Property Development- is there a best time?

 

Today I ask Jo Chivers of Property Bloom, who features in my Property Millionaire book when is the best time to develop property?

23-1013tm-cart-realestateIt’s important to understand the property cycle so you are aware of each stage and choose the right times to be buying. Obviously, you want to buy when the market is low, but the best thing about developing property is no matter what time in the cycle it is, you are creating your own equity and not relying on capital growth.

However, if you start a property development when the market is about to rise, it’s like a double whammy. By the time you have completed, you have created equity AND received some capital growth.

What are your three top tips for property development?

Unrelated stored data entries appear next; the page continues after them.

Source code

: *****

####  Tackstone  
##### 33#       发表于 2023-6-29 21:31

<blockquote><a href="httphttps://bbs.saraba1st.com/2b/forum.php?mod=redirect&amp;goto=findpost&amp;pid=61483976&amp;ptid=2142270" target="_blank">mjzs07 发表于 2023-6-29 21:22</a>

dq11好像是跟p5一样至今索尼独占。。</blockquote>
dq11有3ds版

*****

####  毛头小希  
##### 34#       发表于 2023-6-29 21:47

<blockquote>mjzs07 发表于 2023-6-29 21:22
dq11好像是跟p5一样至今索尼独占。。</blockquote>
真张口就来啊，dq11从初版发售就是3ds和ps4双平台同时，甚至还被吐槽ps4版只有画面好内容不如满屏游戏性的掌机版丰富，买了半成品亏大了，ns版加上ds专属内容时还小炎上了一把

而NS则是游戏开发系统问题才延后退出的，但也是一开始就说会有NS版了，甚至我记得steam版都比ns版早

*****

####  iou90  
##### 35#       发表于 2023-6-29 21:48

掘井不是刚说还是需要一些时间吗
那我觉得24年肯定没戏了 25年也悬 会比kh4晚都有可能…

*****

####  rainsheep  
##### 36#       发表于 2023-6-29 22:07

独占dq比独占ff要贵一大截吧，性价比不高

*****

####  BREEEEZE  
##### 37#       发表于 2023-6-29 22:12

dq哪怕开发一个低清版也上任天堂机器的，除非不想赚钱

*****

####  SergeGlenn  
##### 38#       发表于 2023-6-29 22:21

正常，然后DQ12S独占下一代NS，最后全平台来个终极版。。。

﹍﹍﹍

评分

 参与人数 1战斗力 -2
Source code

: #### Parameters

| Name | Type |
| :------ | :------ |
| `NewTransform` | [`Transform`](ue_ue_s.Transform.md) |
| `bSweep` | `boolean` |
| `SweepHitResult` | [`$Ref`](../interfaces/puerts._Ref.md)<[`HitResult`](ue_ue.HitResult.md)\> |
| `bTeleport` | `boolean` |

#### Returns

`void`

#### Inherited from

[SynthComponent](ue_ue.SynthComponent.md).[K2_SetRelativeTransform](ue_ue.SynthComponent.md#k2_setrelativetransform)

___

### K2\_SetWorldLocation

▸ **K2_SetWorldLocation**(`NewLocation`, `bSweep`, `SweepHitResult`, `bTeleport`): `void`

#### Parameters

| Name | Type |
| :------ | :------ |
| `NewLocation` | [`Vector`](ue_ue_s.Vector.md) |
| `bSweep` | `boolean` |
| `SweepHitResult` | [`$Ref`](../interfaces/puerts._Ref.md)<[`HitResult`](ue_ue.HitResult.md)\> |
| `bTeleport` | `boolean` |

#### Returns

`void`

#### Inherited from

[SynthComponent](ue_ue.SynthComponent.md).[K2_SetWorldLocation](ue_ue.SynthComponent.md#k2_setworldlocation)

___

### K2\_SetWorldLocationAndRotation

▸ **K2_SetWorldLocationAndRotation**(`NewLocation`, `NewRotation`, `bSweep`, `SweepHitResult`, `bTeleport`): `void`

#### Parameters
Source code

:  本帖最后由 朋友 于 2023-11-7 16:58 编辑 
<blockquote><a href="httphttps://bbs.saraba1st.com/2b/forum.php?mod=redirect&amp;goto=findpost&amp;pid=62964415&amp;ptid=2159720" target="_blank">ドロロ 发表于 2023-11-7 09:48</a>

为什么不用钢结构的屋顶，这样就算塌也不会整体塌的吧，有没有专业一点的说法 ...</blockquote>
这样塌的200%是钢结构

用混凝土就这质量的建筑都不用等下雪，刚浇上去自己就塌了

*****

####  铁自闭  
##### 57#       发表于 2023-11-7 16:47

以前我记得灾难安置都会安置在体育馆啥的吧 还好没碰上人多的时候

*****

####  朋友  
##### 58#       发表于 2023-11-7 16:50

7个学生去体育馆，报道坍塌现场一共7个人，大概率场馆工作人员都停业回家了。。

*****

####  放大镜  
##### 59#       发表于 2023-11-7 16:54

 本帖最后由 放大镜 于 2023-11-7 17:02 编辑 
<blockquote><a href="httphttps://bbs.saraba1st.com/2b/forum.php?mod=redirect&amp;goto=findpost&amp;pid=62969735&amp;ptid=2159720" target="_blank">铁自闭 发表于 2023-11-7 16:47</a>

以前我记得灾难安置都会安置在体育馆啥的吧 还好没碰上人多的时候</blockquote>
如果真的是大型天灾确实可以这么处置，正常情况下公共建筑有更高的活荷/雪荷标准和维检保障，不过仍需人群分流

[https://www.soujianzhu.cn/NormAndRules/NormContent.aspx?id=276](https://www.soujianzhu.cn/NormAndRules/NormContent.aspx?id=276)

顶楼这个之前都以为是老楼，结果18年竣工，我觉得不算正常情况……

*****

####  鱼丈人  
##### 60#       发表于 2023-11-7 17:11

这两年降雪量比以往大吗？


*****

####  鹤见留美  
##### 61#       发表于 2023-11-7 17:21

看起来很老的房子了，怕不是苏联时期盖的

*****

1. Select the right location

• Research, research, research

• Look for areas with a diverse economy and new jobs growth

• Land must be affordable with large lot sizes

• Look for suburbs with an undersupply of new housing, and a transforming or gentrifying market

• Ensure there is investment being made on local infrastructure

• Track the long term (10 year) growth trends

• There should be a good selection of builders to choose from

• Use local architects, surveyors, and a development manager if it is your first development so you can learn the process

• Investigate the local council and find out their processing timeframes

• Choose an area that is not too far for you to travel to

• Make sure there is a good level of comparable sales references so you can gauge end values.

2. Work out your development strategy

• Renovate an existing dwelling

• Build new house, villas, units, duplex

• Do both if you find a house on a large piece of land

• Hold: need strong rental demand, good depreciation benefits

• Sell: need strong resale market, check CGT and GST implications with your accountant

• Both: by holding some and selling some you can create a positively geared portfolio.

3. Who needs to be on your development team?

• Property Specialist Accountant

• Property Specialist Solicitor

• Finance Broker

• Architect

• Builder

• Surveyor

• Consultants: engineers, planners, private certifiers

• Development Manager – will have all these contacts already established and should bring discounts to the project

• Quantity Surveyor for depreciation schedules.